I respect and admire many of the women involved in the current Ordain Women movement, and do my best to understand their feelings. I mourn with those who have been hurt by well meaning leaders doing the wrong thing. These are the hazards of a lay clergy, and every effort is being made to both reduce the suffering and teach how these decisions could have been different.
That being said, I do not believe the movement to ask entry to the Priesthood session of General Conference is being done in the best way. The Church does not work by public protest. Some would say that it’s not a protest, but a respectful query. The problem is that when you organize a large group of people to each, individually ask entry when they know they will be denied, it becomes a protest. It’s not signs and yelling and marching; it’s a sit in, without the sitting. To say it’s not disruptive is to ignore this reality.
Some have said that this is the only way to get the attention of Church leaders, doing as Zelophead’s daughters did in Moses’ time. Many changes in the Church have come from simple asking and doing, such as the Word of Wisdom (No tobacco, alcohol, etc.) and all of the Auxiliaries (Young Men, Relief Society, Primary, etc.), then these efforts being taken and moved to the entire church. However, some feel that there is no way to directly petition the leadership now, since the Church has gotten so big. I don’t believe this is strictly true. The leadership is not kept in a cocoon of male only voices, not hearing anything but the same from everyone they come into contact with. The trick is to find and connect with those who do know, and can more directly communicate with, the leaders. Do we think that Emma was the only one tired of cleaning up tobacco? Do we think Zelophead’s daughters (who probably had names, but that’s another issue) were the only women with inheritance issues? Of course not. But these are the ones we hear of, the ones who get credit, simply because they were in a position to ask. That is what Ordain Women is missing, and what they should be concentrating on. You don’t communicate to someone you can’t reach across the room by pulling out a bull horn; you send a message through the people nearby.

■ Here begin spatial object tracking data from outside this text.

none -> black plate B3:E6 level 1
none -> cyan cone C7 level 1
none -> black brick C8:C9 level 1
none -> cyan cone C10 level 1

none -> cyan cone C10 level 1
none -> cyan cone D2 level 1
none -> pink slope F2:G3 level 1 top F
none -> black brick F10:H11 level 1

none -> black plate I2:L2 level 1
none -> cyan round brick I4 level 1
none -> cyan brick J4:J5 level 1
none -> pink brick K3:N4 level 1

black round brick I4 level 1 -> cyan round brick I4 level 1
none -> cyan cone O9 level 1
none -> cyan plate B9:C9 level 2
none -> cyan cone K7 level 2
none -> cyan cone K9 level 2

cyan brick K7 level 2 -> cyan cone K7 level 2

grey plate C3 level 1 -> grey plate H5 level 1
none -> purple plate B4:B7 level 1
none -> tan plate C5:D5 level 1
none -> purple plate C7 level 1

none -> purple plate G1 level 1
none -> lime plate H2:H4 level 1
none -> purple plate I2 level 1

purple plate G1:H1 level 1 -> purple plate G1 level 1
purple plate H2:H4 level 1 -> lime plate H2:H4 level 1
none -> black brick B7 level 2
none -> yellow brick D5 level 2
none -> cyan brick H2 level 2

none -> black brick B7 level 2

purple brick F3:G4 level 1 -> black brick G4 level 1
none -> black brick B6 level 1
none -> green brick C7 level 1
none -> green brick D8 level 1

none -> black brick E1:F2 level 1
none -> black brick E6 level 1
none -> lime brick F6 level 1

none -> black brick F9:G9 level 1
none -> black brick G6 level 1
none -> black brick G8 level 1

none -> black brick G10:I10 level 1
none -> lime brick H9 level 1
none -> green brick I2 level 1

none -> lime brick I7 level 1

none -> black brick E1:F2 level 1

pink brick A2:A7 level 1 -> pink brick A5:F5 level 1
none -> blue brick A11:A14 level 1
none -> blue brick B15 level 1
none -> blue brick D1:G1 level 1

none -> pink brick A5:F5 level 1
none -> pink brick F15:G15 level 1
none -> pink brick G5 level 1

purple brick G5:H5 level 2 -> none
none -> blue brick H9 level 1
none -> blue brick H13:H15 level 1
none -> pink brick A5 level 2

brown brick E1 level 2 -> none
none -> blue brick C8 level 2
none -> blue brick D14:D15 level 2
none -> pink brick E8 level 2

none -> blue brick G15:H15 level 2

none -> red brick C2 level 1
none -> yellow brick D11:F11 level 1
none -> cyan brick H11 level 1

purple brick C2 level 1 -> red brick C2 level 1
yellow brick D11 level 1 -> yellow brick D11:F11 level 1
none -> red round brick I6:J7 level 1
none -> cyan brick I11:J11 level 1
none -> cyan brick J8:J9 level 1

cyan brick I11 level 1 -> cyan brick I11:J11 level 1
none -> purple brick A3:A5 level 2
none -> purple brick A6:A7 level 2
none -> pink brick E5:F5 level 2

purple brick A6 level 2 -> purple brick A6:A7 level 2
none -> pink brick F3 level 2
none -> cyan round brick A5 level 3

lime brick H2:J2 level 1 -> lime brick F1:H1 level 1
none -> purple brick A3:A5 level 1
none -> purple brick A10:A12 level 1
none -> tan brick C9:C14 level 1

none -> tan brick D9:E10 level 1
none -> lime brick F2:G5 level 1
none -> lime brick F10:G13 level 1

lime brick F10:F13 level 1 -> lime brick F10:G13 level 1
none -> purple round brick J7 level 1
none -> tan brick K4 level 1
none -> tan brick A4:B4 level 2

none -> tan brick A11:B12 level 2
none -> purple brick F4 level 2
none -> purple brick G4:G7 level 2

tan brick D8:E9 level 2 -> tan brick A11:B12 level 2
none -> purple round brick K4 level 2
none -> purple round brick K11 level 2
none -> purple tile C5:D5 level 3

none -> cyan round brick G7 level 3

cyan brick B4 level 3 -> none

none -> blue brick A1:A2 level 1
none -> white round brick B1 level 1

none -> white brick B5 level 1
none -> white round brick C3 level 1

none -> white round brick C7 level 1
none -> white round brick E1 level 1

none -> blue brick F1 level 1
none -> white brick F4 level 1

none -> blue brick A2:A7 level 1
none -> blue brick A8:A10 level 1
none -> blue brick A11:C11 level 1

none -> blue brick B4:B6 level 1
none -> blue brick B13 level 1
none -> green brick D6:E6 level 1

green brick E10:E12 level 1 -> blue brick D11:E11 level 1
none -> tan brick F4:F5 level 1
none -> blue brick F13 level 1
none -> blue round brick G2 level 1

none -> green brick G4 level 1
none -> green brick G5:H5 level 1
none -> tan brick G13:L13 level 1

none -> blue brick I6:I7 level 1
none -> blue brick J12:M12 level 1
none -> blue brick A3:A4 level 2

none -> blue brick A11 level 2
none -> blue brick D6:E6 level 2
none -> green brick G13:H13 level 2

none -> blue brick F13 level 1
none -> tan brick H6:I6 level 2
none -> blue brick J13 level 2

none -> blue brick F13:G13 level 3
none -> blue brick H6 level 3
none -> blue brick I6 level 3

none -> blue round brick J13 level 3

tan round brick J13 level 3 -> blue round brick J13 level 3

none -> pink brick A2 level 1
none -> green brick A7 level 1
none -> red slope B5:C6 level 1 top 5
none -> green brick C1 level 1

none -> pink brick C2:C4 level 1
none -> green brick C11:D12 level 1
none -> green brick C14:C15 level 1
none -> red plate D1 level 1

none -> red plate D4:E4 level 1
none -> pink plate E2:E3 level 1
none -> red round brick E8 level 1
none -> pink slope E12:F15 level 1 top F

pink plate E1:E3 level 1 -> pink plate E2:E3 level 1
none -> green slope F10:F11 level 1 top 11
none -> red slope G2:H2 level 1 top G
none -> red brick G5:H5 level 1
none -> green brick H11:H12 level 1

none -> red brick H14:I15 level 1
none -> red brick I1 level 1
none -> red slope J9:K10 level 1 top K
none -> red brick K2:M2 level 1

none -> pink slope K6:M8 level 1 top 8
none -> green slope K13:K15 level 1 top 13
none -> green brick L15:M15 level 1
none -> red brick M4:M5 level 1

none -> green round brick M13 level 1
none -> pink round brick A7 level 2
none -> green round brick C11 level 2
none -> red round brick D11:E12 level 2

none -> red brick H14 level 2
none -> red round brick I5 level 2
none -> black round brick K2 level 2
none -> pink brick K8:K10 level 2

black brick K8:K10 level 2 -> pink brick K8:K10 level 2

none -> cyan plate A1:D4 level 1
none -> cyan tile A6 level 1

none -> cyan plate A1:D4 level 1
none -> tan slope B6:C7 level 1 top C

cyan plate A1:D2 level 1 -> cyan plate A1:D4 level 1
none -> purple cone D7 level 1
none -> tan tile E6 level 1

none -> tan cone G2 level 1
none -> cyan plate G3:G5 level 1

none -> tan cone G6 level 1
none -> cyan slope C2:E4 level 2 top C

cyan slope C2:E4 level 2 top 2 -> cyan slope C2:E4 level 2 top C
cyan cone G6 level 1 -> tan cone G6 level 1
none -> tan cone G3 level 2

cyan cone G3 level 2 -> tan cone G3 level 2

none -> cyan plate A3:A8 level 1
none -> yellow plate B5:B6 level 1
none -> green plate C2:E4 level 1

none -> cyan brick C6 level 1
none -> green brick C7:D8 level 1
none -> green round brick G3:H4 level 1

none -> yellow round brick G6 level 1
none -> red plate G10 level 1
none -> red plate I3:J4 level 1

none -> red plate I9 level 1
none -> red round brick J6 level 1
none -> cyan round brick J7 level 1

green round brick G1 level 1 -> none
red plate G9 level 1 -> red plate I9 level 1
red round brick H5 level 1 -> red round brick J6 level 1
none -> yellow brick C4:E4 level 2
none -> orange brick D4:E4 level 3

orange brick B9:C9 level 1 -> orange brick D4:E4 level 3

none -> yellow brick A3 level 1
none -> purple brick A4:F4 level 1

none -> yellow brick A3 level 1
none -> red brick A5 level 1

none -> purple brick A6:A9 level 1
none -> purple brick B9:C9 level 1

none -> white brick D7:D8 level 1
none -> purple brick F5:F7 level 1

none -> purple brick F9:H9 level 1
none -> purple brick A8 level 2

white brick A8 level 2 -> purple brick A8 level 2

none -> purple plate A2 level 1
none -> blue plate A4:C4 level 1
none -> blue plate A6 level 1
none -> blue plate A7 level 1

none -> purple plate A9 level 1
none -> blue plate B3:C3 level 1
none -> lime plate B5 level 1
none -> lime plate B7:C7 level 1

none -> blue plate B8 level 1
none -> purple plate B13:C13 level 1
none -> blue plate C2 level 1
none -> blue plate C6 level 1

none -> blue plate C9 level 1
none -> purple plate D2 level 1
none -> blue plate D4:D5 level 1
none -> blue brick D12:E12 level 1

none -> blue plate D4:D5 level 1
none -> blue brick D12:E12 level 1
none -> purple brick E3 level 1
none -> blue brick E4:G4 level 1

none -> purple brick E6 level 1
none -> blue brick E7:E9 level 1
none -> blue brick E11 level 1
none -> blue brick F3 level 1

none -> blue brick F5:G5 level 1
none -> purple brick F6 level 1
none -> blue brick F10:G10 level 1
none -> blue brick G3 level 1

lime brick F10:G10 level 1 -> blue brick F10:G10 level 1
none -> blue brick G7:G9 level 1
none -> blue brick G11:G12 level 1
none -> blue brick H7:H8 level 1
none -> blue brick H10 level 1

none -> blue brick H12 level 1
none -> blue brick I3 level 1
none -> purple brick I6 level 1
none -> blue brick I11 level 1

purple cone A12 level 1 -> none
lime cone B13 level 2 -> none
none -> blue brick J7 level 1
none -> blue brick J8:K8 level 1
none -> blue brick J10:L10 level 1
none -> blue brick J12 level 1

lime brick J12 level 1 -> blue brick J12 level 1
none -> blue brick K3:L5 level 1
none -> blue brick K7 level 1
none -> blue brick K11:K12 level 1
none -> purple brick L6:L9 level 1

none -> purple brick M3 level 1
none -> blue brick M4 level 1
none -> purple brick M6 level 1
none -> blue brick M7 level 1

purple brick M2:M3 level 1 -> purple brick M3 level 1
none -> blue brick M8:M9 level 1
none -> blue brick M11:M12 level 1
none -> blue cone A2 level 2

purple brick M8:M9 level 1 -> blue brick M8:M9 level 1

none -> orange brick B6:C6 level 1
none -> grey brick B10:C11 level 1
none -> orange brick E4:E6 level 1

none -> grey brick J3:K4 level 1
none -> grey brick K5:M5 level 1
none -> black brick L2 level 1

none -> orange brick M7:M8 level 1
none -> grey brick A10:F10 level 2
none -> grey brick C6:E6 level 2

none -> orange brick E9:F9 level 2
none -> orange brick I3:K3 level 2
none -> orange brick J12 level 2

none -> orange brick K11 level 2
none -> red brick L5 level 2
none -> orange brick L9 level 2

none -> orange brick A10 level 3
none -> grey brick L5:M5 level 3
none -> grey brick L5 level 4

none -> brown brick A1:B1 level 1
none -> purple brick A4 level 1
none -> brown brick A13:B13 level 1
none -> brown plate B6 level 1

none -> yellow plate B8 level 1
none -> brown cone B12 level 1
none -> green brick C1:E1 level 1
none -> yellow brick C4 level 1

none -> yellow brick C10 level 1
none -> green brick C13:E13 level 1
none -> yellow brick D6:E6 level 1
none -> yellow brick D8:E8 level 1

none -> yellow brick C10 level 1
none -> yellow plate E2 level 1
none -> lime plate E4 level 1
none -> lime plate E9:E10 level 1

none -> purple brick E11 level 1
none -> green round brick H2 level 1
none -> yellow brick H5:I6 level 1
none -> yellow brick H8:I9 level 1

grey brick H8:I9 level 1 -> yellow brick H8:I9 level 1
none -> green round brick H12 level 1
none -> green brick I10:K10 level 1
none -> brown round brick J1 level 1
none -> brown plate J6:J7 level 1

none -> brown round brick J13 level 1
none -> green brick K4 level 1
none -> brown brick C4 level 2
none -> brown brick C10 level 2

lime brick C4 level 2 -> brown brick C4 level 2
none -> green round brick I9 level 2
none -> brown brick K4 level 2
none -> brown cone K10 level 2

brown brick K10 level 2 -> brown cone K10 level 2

I do not believe that women should or will be ordained to the Priesthood. I do not accept that for women to fulfill their potential, they need what helps men toward their potential. I look forward to a different way, a Priestesshood that can only be used by women, that can be used together with the Priesthood and will be more than either could do alone and even more than the sum of what each could do.
My view of how we would get the Priestesshood (which could be completely wrong, and I’d be ok with that), would be for it to come as the Priesthood did, through the laying on of hands by those in authority. This could not be done by the authority of the Priesthood, but by those who we may barely know who had the Priestesshood before. This would be done with a full confirmation that it happened by the General Authorities of the Church, who would introduce the changes that would be needed for the Church to move together with the new Priestesshood. It would not be an easy transition, and I don’t think we’re ready for it, but I look forward to the changes that are continuing to be made to try and prepare us for it.
Men and women working together, taking advantage of what both have to offer, is the only way for all of us to reach our full potential, becoming like our Heavenly Parents, in perfect unity. The hard part will be being patient with our rate of growth and the rate of growth of those around us; to not get discouraged or despair because it seems so far away as to be unattainable. Even if I can hardly see a glimmer of how or when, I know it will happen.